Human pose images with coordinates
******
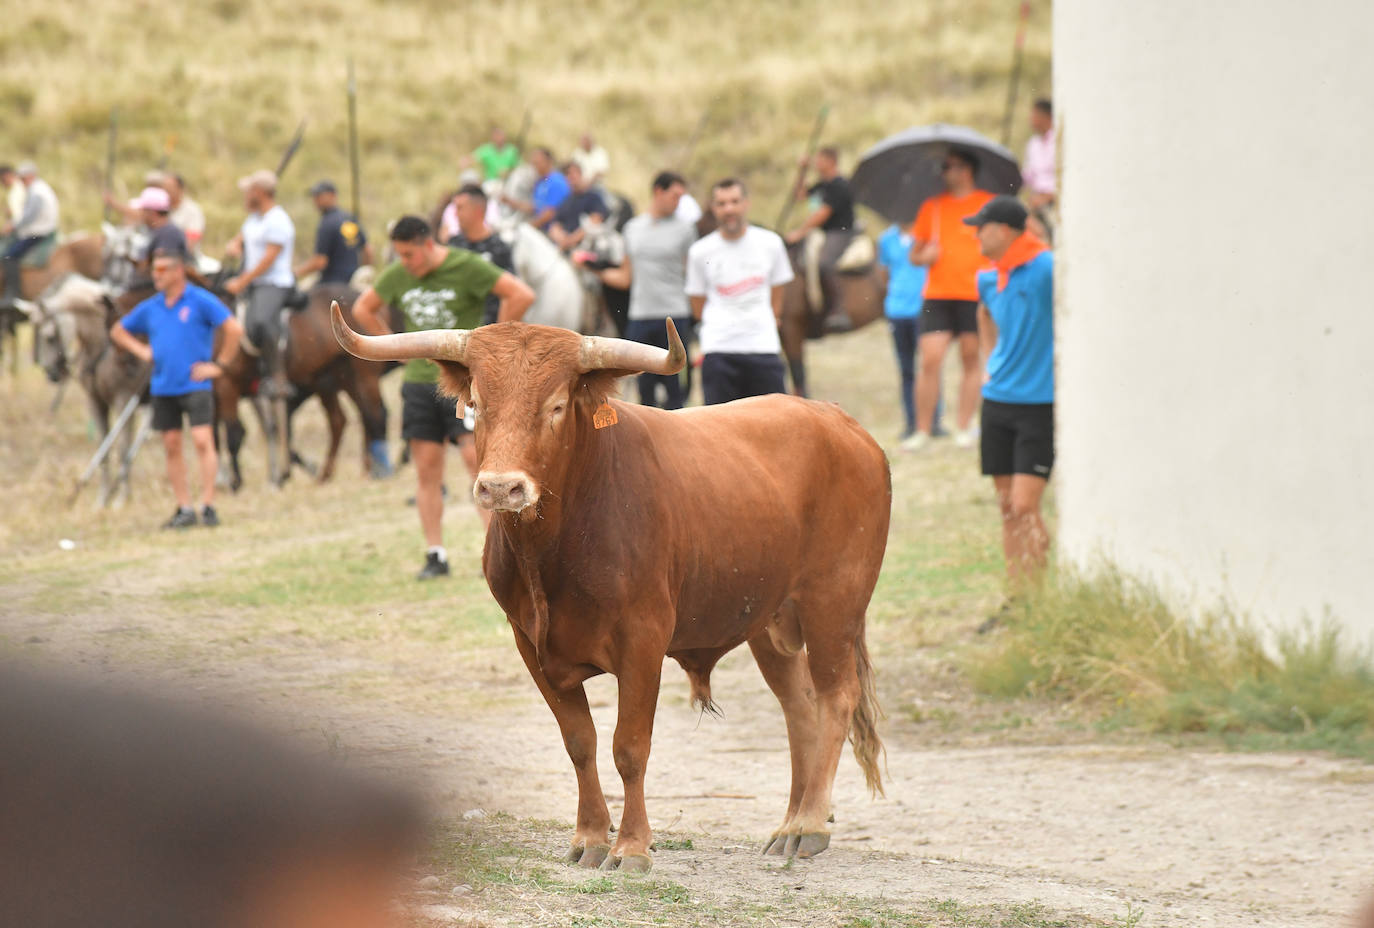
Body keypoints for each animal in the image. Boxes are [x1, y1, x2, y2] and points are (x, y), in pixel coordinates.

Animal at [332, 302, 890, 868]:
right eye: (478, 405)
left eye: (556, 406)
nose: (501, 488)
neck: (552, 552)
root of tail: (840, 422)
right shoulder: (531, 644)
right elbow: (580, 741)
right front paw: (590, 837)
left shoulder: (643, 641)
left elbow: (630, 747)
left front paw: (633, 846)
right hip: (768, 620)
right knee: (800, 707)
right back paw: (790, 821)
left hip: (834, 602)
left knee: (836, 699)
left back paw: (810, 823)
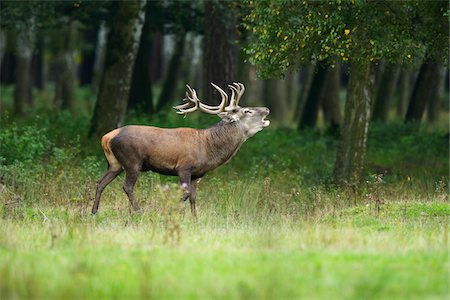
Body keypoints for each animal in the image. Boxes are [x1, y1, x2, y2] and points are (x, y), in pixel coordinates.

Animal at [89, 82, 268, 218]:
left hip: (115, 163)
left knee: (100, 182)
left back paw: (94, 212)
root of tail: (106, 137)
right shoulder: (183, 167)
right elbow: (186, 193)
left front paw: (195, 220)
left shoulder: (197, 174)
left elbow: (194, 197)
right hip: (132, 161)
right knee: (127, 186)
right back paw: (139, 212)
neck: (207, 149)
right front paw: (168, 213)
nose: (267, 109)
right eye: (247, 111)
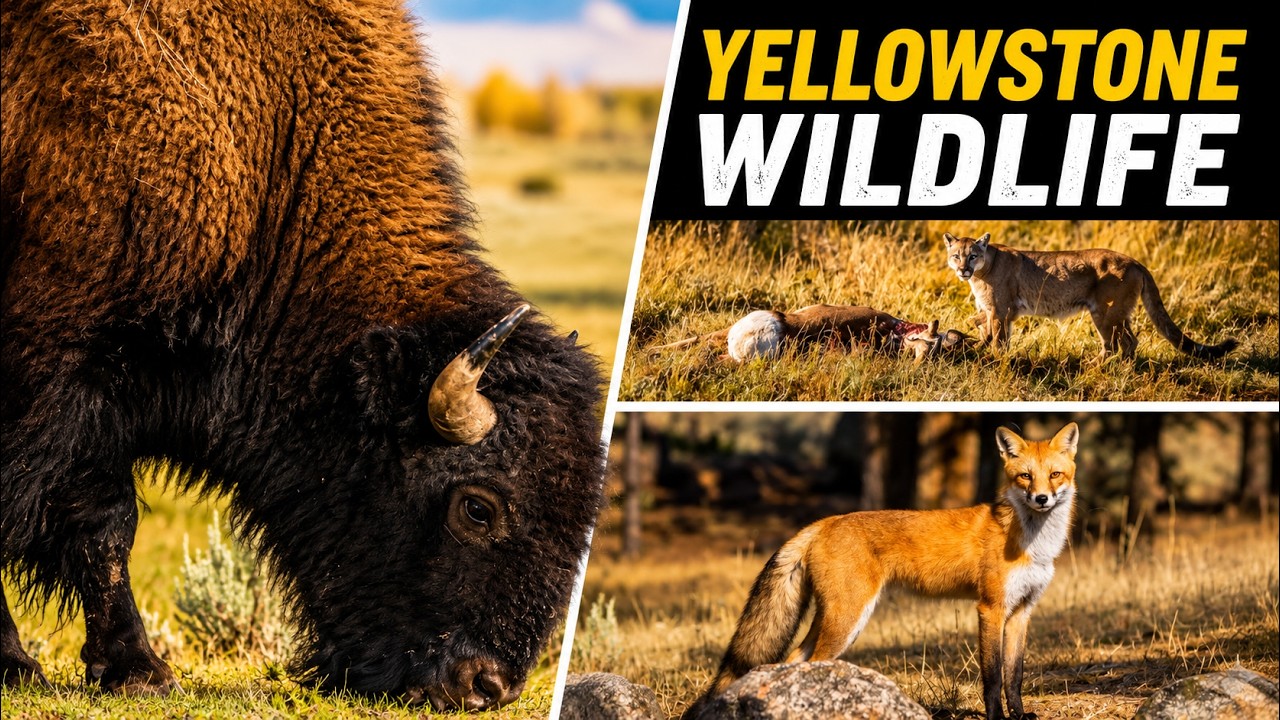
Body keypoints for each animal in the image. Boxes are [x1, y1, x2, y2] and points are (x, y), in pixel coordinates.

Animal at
******
• **Assignment**:
The answer should be the records above, unchanged, with the pictures omitted.

• **Written answer**:
Body keypoints for each animal in the image. Boxes are [x1, y1, x2, y2] and points are (x, y), in pixel coordinates.

Animal at [332, 302, 890, 868]:
right eye: (478, 405)
left eye: (556, 406)
nose: (501, 488)
neck: (552, 552)
root of tail: (840, 422)
right shoulder: (531, 644)
right elbow: (580, 741)
right front paw: (590, 837)
left shoulder: (643, 641)
left elbow: (630, 747)
left front paw: (633, 846)
right hip: (768, 620)
right knee: (800, 707)
right back paw: (790, 821)
left hip: (834, 602)
left knee: (836, 699)
left back paw: (810, 823)
Body keypoints for each animal in the image. Boxes are [x1, y1, x2, y2] and points are (x, y), in pixel coordinates.

Animal at [89, 82, 268, 218]:
left hip: (115, 163)
left knee: (100, 182)
left back paw: (94, 212)
root of tail: (106, 137)
right shoulder: (183, 167)
right elbow: (186, 193)
left front paw: (195, 220)
left shoulder: (197, 174)
left elbow: (194, 197)
right hip: (132, 161)
right knee: (127, 186)
right back paw: (139, 212)
neck: (207, 149)
right front paw: (168, 213)
nose: (267, 109)
right eye: (247, 111)
Body keypoints for each animal in the image. Boxes are [x1, y1, x2, y2] and points are (x, y), in pixel coordinates.

Animal at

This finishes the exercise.